Accumulation and Toxicity of Copper Oxide Engineered Nanoparticles in a Marine Mussel

Cu is an essential trace element but can be highly toxic to aquatic organisms at elevated concentrations. Greater use of CuO engineered nanoparticles (ENPs) may lead to increased concentrations of CuO ENPs in aquatic environments causing potential ecological injury. We examined the toxicity of CuO ENPs to marine mussels and the influence of mussels on the fate and transport of CuO ENPs. We exposed marine mussels to 1, 2, or 3 mg L^-1 CuO ENPs for four weeks, and measured clearance rate, rejection, excretion and accumulation of Cu, and mussel shell growth. Mussel clearance rate was 48% less, and growth was 68% less, in mussels exposed to 3 mg L^-1 than in control animals.
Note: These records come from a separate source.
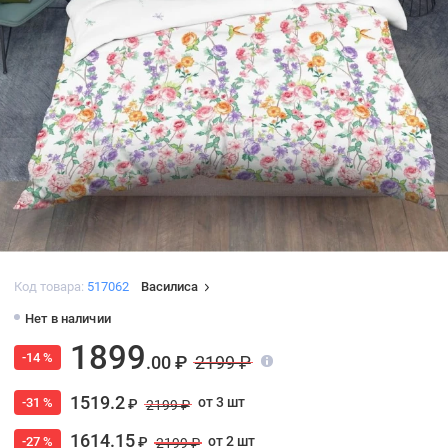
Код товара:
517062
Василиса
Нет в наличии
1899
-14 %
.00 ₽
2199 ₽
1519.2
от 3 шт
-31 %
₽
2199 ₽
1614.15
от 2 шт
-27 %
₽
2199 ₽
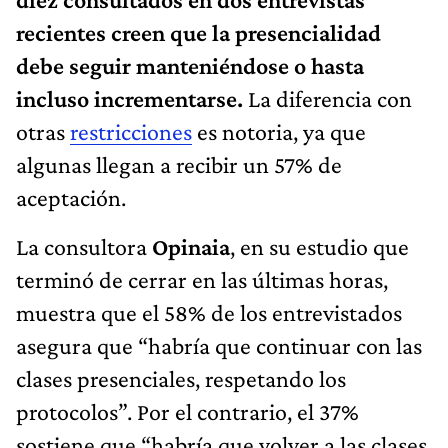
recientes creen que la presencialidad
debe seguir manteniéndose o hasta
incluso incrementarse.
La diferencia con
otras
restricciones
es notoria, ya que
algunas llegan a recibir un 57% de
aceptación.
La consultora
Opinaia
, en su estudio que
terminó de cerrar en las últimas horas,
muestra que el 58% de los entrevistados
asegura que “habría que continuar con las
clases presenciales, respetando los
protocolos”. Por el contrario, el 37%
sostiene que “habría que volver a las clases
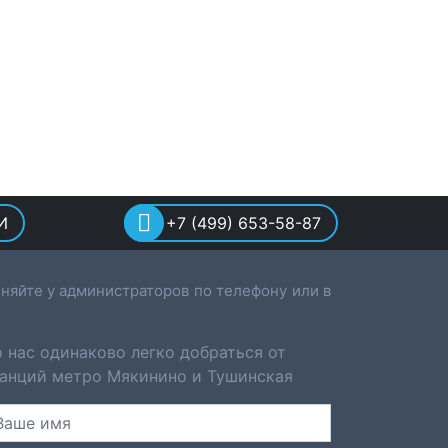
И
+7 (499) 653-58-87
няйте у администраторов по телефону или в
 нас одинаково легко добраться от
анций метро Мякинино и Тушинская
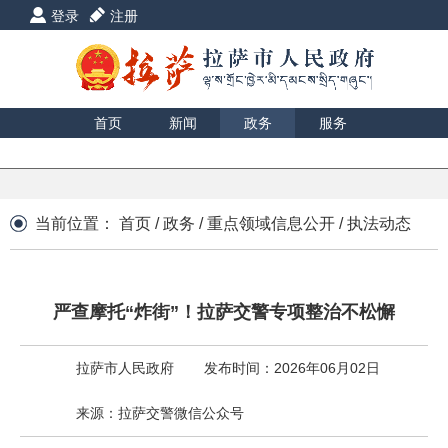
登录
注册
首页
新闻
政务
服务
互动
数据
援藏
印象
当前位置：
首页
/
政务
/
重点领域信息公开
/
执法动态
严查摩托“炸街”！拉萨交警专项整治不松懈
拉萨市人民政府
发布时间：2026年06月02日
来源：拉萨交警微信公众号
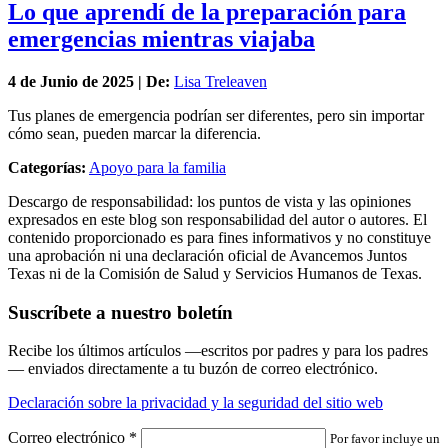
Lo que aprendí de la preparación para
emergencias mientras viajaba
4 de
Junio
de 2025 | De:
Lisa Treleaven
Tus planes de emergencia podrían ser diferentes, pero sin importar
cómo sean, pueden marcar la diferencia.
Categorías:
Apoyo para la familia
Descargo de responsabilidad: los puntos de vista y las opiniones
expresados en este blog son responsabilidad del autor o autores. El
contenido proporcionado es para fines informativos y no constituye
una aprobación ni una declaración oficial de Avancemos Juntos
Texas ni de la Comisión de Salud y Servicios Humanos de Texas.
Suscríbete a nuestro boletín
Recibe los últimos artículos —escritos por padres y para los padres
— enviados directamente a tu buzón de correo electrónico.
Declaración sobre la privacidad y la seguridad del sitio web
Correo electrónico
*
Por favor incluye un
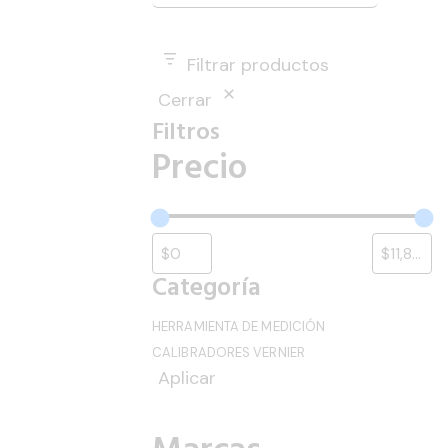
Filtrar productos
Cerrar
Filtros
Precio
Categoría
HERRAMIENTA DE MEDICIÓN
CALIBRADORES VERNIER
Aplicar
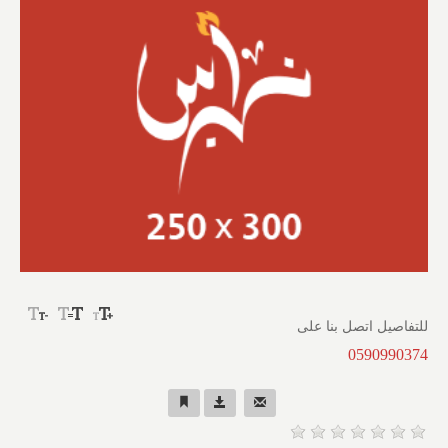
للتفاصيل اتصل بنا على
0590990374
Previous studies show 100% mortality at 1 mg Cu L^-1, suggesting that CuO ENPs are much less toxic than ionic Cu, probably due to the slow dissolution rate of the ENPs. Mussels rejected and excreted CuO ENPs in biodeposits containing as much as 110 mg Cu g^-1, suggesting the potential for magnification in sediments. Mussels exposed to 3 mg L^-1 CuO ENPs accumulated 79.14 ± 12.46 µg Cu g^-1 dry weight, which was 60 times more Cu than in control animals. Our results suggest that mussels have the potential to influence the fate and transport of CuO ENPs and potentially cause magnification of CuO ENPs in mussel bed communities, creating a significant source of Cu to marine benthos.